Given data:

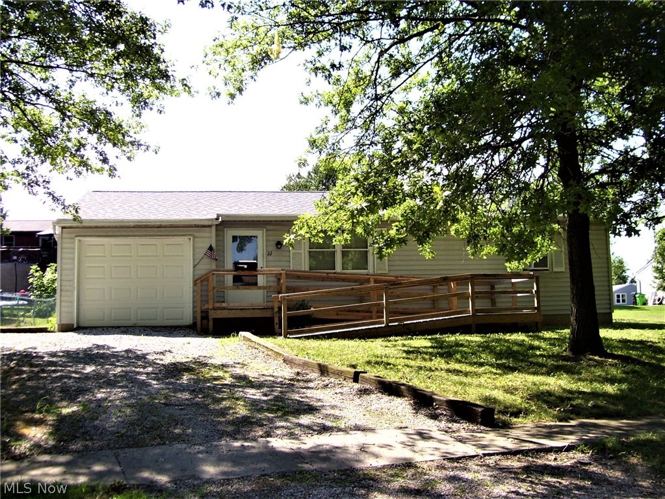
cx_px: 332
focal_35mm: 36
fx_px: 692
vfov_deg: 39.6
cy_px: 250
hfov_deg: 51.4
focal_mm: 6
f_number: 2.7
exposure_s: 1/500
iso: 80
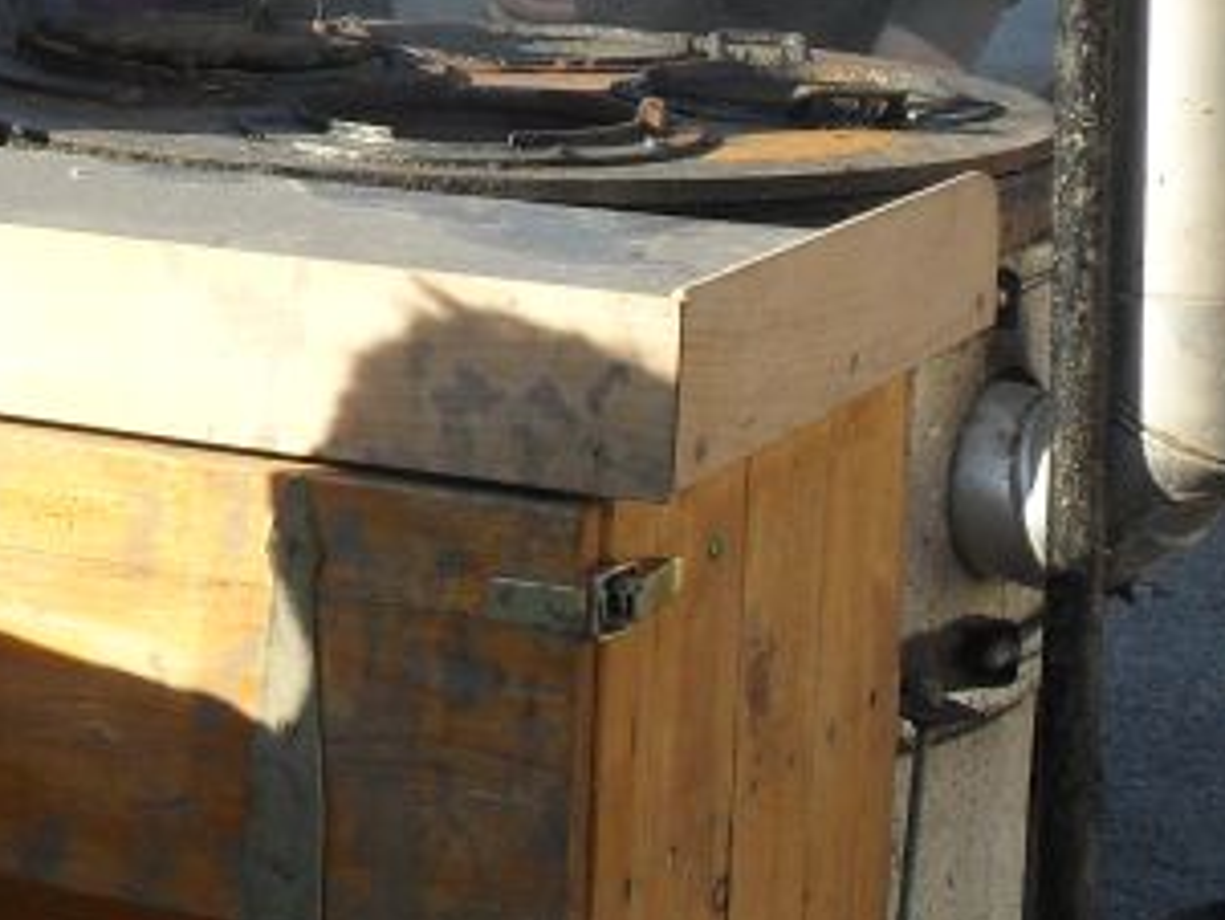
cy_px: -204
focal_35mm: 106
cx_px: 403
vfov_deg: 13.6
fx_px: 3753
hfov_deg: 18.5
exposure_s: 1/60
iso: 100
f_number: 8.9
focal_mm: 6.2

Exercise aim:
The line containing "focal_35mm: 36" and all lines after it, through the last line of the records, should be returned exactly. Omit the pictures.

Task result:
focal_35mm: 36
fx_px: 692
vfov_deg: 39.6
cy_px: 250
hfov_deg: 51.4
focal_mm: 6
f_number: 2.7
exposure_s: 1/500
iso: 80
cy_px: -204
focal_35mm: 106
cx_px: 403
vfov_deg: 13.6
fx_px: 3753
hfov_deg: 18.5
exposure_s: 1/60
iso: 100
f_number: 8.9
focal_mm: 6.2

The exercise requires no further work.